Task directions
Word for word, print each record, dropping any image it holds.

Data records
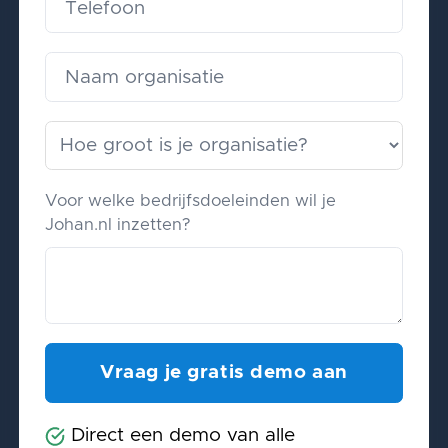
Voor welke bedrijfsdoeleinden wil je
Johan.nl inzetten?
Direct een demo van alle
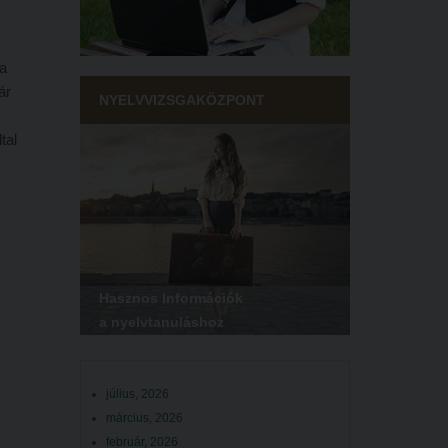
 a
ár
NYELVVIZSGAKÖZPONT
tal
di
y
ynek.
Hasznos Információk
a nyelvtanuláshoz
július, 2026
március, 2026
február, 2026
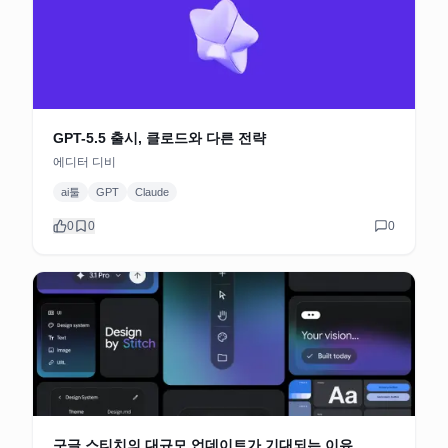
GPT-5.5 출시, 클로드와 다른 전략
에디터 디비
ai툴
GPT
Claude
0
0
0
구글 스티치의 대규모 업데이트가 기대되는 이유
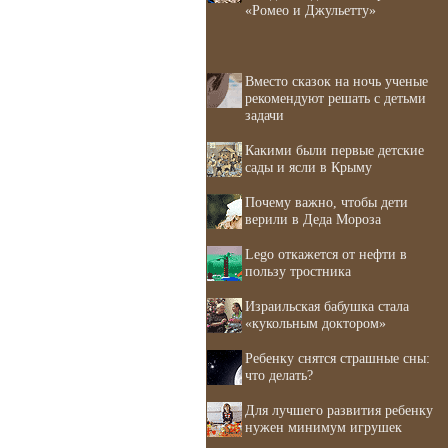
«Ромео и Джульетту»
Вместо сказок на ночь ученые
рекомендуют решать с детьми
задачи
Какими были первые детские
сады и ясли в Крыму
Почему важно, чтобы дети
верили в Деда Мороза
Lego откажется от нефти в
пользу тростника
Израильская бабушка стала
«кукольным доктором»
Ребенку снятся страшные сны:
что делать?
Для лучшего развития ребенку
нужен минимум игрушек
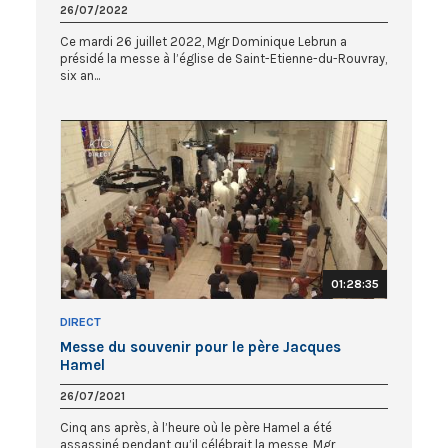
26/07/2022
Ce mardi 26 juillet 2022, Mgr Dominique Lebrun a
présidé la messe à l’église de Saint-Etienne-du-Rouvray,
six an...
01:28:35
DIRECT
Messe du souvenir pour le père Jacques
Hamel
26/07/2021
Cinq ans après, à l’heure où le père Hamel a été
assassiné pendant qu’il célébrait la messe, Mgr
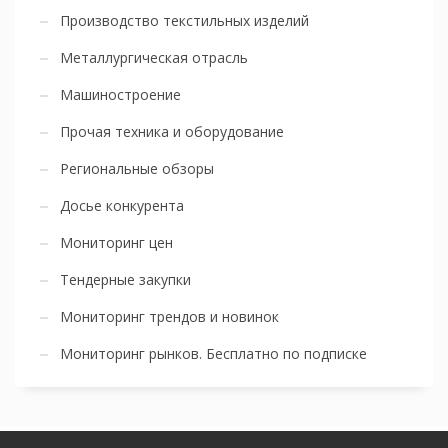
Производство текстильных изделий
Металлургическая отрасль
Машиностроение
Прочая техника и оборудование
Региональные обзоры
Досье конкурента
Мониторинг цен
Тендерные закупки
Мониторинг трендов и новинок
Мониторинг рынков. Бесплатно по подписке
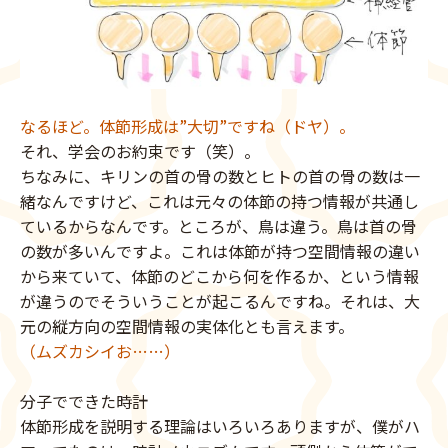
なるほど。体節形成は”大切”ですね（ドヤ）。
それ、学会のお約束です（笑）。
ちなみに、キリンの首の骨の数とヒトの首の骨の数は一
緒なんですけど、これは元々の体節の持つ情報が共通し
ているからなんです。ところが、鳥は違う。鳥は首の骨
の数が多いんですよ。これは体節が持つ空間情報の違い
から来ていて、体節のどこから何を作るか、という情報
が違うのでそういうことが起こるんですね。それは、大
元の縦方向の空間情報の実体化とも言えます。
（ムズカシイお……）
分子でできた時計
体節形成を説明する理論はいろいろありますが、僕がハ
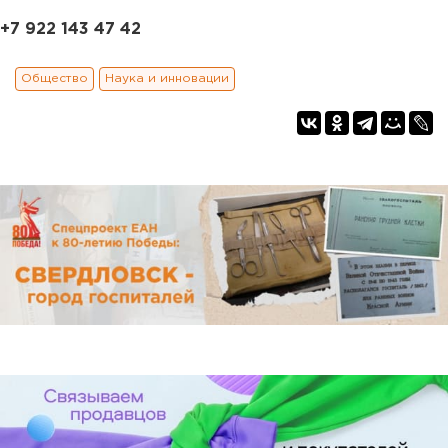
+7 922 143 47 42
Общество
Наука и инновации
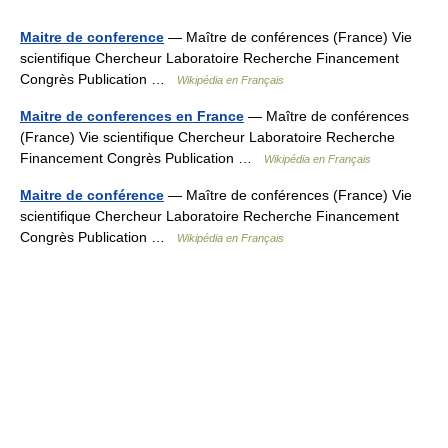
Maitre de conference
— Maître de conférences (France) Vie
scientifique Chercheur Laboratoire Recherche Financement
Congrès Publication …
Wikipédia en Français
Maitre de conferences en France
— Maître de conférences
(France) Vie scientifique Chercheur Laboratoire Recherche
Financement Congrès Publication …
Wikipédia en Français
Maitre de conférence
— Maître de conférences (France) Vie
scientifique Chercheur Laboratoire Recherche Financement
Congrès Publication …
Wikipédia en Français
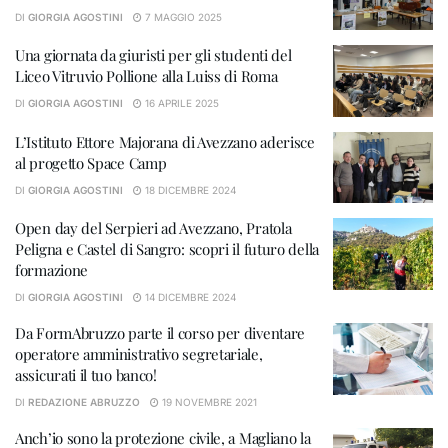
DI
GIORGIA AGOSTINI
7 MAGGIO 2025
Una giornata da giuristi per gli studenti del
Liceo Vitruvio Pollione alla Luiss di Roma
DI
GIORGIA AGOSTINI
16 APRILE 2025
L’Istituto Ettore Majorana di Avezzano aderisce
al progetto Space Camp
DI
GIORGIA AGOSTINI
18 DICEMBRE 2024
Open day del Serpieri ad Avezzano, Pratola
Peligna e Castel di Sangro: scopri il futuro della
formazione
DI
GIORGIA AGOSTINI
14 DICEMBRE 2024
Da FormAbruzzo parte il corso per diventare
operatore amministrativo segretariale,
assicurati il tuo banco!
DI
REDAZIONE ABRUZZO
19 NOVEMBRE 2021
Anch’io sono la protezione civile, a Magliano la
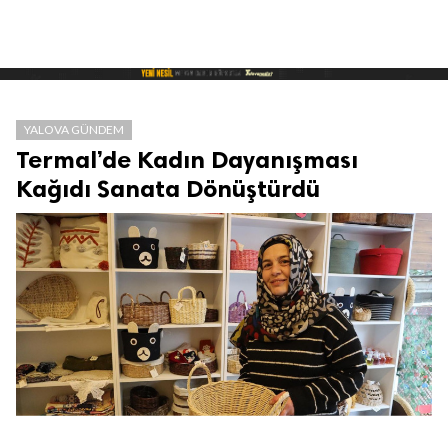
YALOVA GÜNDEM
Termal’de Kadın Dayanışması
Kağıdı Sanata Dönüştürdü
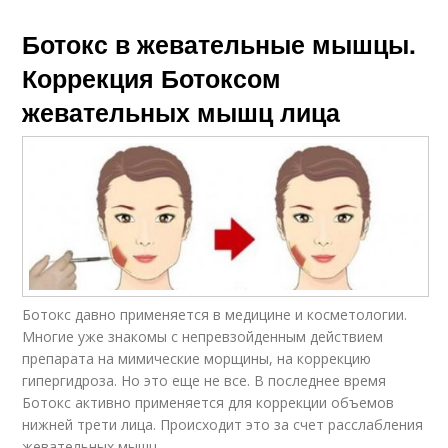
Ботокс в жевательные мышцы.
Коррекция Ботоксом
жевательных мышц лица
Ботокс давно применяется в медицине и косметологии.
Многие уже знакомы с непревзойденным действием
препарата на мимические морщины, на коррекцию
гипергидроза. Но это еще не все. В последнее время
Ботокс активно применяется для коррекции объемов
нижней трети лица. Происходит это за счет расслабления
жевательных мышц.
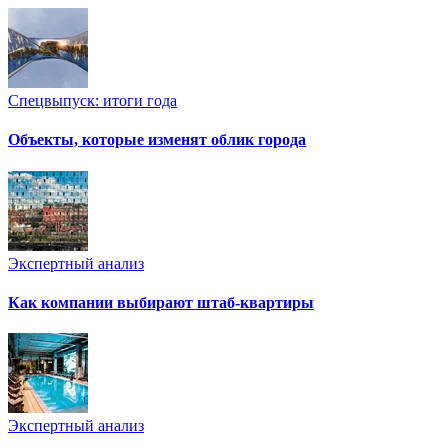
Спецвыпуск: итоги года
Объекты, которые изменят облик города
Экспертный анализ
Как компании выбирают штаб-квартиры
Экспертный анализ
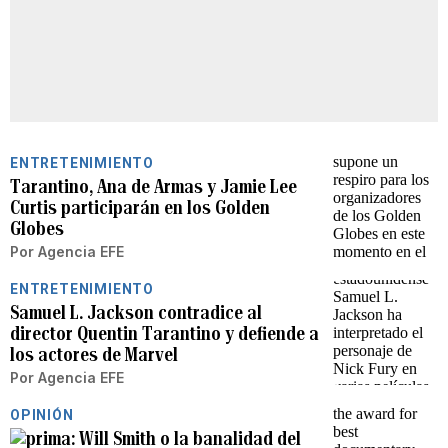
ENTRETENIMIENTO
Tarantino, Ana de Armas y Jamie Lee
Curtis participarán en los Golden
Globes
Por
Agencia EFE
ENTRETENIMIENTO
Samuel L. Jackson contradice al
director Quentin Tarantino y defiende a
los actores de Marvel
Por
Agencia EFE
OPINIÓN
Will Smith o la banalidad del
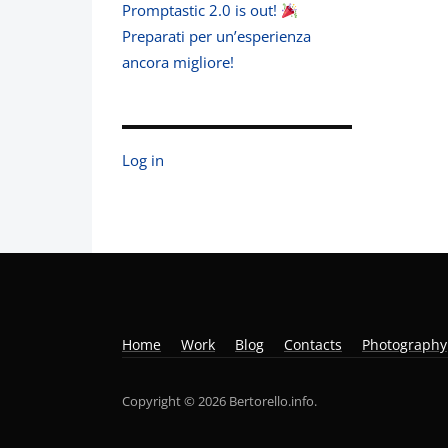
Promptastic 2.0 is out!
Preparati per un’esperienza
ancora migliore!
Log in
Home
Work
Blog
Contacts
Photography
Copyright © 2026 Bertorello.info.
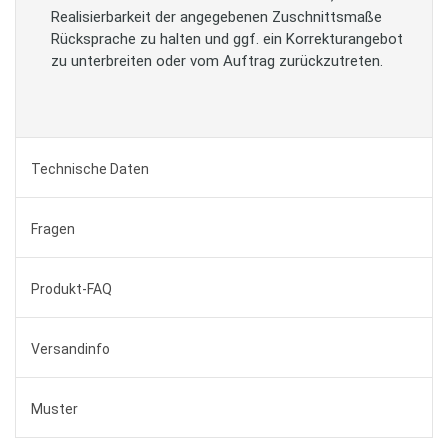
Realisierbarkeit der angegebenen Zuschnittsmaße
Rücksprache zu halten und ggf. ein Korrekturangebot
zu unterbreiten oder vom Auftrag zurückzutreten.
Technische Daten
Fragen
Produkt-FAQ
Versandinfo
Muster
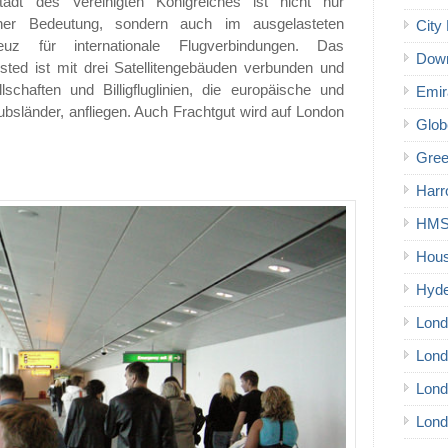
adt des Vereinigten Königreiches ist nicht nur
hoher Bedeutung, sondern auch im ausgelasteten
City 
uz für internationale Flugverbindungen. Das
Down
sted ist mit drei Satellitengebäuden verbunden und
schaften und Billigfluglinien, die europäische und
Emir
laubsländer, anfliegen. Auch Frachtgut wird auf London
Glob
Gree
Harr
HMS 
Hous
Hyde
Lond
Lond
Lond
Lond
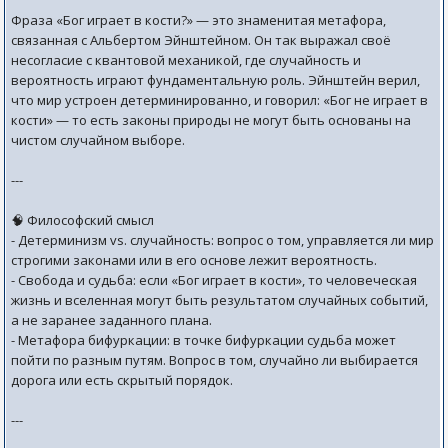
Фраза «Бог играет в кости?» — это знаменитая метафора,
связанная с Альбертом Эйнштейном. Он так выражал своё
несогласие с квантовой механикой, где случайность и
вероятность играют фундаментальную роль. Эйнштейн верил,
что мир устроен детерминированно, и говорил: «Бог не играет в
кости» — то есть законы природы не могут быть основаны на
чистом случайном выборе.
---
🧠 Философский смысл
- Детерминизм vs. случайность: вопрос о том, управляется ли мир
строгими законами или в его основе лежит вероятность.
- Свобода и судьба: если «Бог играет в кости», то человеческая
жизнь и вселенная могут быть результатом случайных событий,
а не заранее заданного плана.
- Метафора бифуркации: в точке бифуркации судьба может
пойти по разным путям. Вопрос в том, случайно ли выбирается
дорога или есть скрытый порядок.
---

Solution below
Voor welke bedrijfsdoeleinden wil je
Johan.nl inzetten?
Direct een demo van alle
 a
ár
NYELVVIZSGAKÖZPONT
tal
di
y
ynek.
Hasznos Információk
a nyelvtanuláshoz
július, 2026
március, 2026
február, 2026
GPT-5.5 출시, 클로드와 다른 전략
에디터 디비
ai툴
GPT
Claude
0
0
0
구글 스티치의 대규모 업데이트가 기대되는 이유
«Ромео и Джульетту»
Вместо сказок на ночь ученые
рекомендуют решать с детьми
задачи
Какими были первые детские
сады и ясли в Крыму
Почему важно, чтобы дети
верили в Деда Мороза
Lego откажется от нефти в
пользу тростника
Израильская бабушка стала
«кукольным доктором»
Ребенку снятся страшные сны:
что делать?
Для лучшего развития ребенку
нужен минимум игрушек
26/07/2022
Ce mardi 26 juillet 2022, Mgr Dominique Lebrun a
présidé la messe à l’église de Saint-Etienne-du-Rouvray,
six an...
01:28:35
DIRECT
Messe du souvenir pour le père Jacques
Hamel
26/07/2021
Cinq ans après, à l’heure où le père Hamel a été
assassiné pendant qu’il célébrait la messe, Mgr
Производство текстильных изделий
Металлургическая отрасль
Машиностроение
Прочая техника и оборудование
Региональные обзоры
Досье конкурента
Мониторинг цен
Тендерные закупки
Мониторинг трендов и новинок
Мониторинг рынков. Бесплатно по подписке
なるほど。体節形成は”大切”ですね（ドヤ）。
それ、学会のお約束です（笑）。
ちなみに、キリンの首の骨の数とヒトの首の骨の数は一
緒なんですけど、これは元々の体節の持つ情報が共通し
ているからなんです。ところが、鳥は違う。鳥は首の骨
の数が多いんですよ。これは体節が持つ空間情報の違い
から来ていて、体節のどこから何を作るか、という情報
が違うのでそういうことが起こるんですね。それは、大
元の縦方向の空間情報の実体化とも言えます。
（ムズカシイお……）
分子でできた時計
体節形成を説明する理論はいろいろありますが、僕がハ
+7 922 143 47 42
Общество
Наука и инновации
Maitre de conference
— Maître de conférences (France) Vie
scientifique Chercheur Laboratoire Recherche Financement
Congrès Publication …
Wikipédia en Français
Maitre de conferences en France
— Maître de conférences
(France) Vie scientifique Chercheur Laboratoire Recherche
Financement Congrès Publication …
Wikipédia en Français
Maitre de conférence
— Maître de conférences (France) Vie
scientifique Chercheur Laboratoire Recherche Financement
Congrès Publication …
Wikipédia en Français
DI
GIORGIA AGOSTINI
7 MAGGIO 2025
Una giornata da giuristi per gli studenti del
Liceo Vitruvio Pollione alla Luiss di Roma
DI
GIORGIA AGOSTINI
16 APRILE 2025
L’Istituto Ettore Majorana di Avezzano aderisce
al progetto Space Camp
DI
GIORGIA AGOSTINI
18 DICEMBRE 2024
Open day del Serpieri ad Avezzano, Pratola
Peligna e Castel di Sangro: scopri il futuro della
formazione
DI
GIORGIA AGOSTINI
14 DICEMBRE 2024
Da FormAbruzzo parte il corso per diventare
operatore amministrativo segretariale,
assicurati il tuo banco!
DI
REDAZIONE ABRUZZO
19 NOVEMBRE 2021
Anch’io sono la protezione civile, a Magliano la
YALOVA GÜNDEM
Termal’de Kadın Dayanışması
Kağıdı Sanata Dönüştürdü
Ботокс в жевательные мышцы.
Коррекция Ботоксом
жевательных мышц лица
Ботокс давно применяется в медицине и косметологии.
Многие уже знакомы с непревзойденным действием
препарата на мимические морщины, на коррекцию
гипергидроза. Но это еще не все. В последнее время
Ботокс активно применяется для коррекции объемов
нижней трети лица. Происходит это за счет расслабления
жевательных мышц.
Спецвыпуск: итоги года
Объекты, которые изменят облик города
Экспертный анализ
Как компании выбирают штаб-квартиры
Экспертный анализ
ENTRETENIMIENTO
Tarantino, Ana de Armas y Jamie Lee
Curtis participarán en los Golden
Globes
Por
Agencia EFE
ENTRETENIMIENTO
Samuel L. Jackson contradice al
director Quentin Tarantino y defiende a
los actores de Marvel
Por
Agencia EFE
OPINIÓN
Will Smith o la banalidad del
Promptastic 2.0 is out!
Preparati per un’esperienza
ancora migliore!
Log in
Home
Work
Blog
Contacts
Photography
Copyright © 2026 Bertorello.info.
Realisierbarkeit der angegebenen Zuschnittsmaße
Rücksprache zu halten und ggf. ein Korrekturangebot
zu unterbreiten oder vom Auftrag zurückzutreten.
Technische Daten
Fragen
Produkt-FAQ
Versandinfo
Muster
adt des Vereinigten Königreiches ist nicht nur
hoher Bedeutung, sondern auch im ausgelasteten
City 
uz für internationale Flugverbindungen. Das
Down
sted ist mit drei Satellitengebäuden verbunden und
schaften und Billigfluglinien, die europäische und
Emir
laubsländer, anfliegen. Auch Frachtgut wird auf London
Glob
Gree
Harr
HMS 
Hous
Hyde
Lond
Lond
Lond
Lond
Фраза «Бог играет в кости?» — это знаменитая метафора,
связанная с Альбертом Эйнштейном. Он так выражал своё
несогласие с квантовой механикой, где случайность и
вероятность играют фундаментальную роль. Эйнштейн верил,
что мир устроен детерминированно, и говорил: «Бог не играет в
кости» — то есть законы природы не могут быть основаны на
чистом случайном выборе.
---
🧠 Философский смысл
- Детерминизм vs. случайность: вопрос о том, управляется ли мир
строгими законами или в его основе лежит вероятность.
- Свобода и судьба: если «Бог играет в кости», то человеческая
жизнь и вселенная могут быть результатом случайных событий,
а не заранее заданного плана.
- Метафора бифуркации: в точке бифуркации судьба может
пойти по разным путям. Вопрос в том, случайно ли выбирается
дорога или есть скрытый порядок.
---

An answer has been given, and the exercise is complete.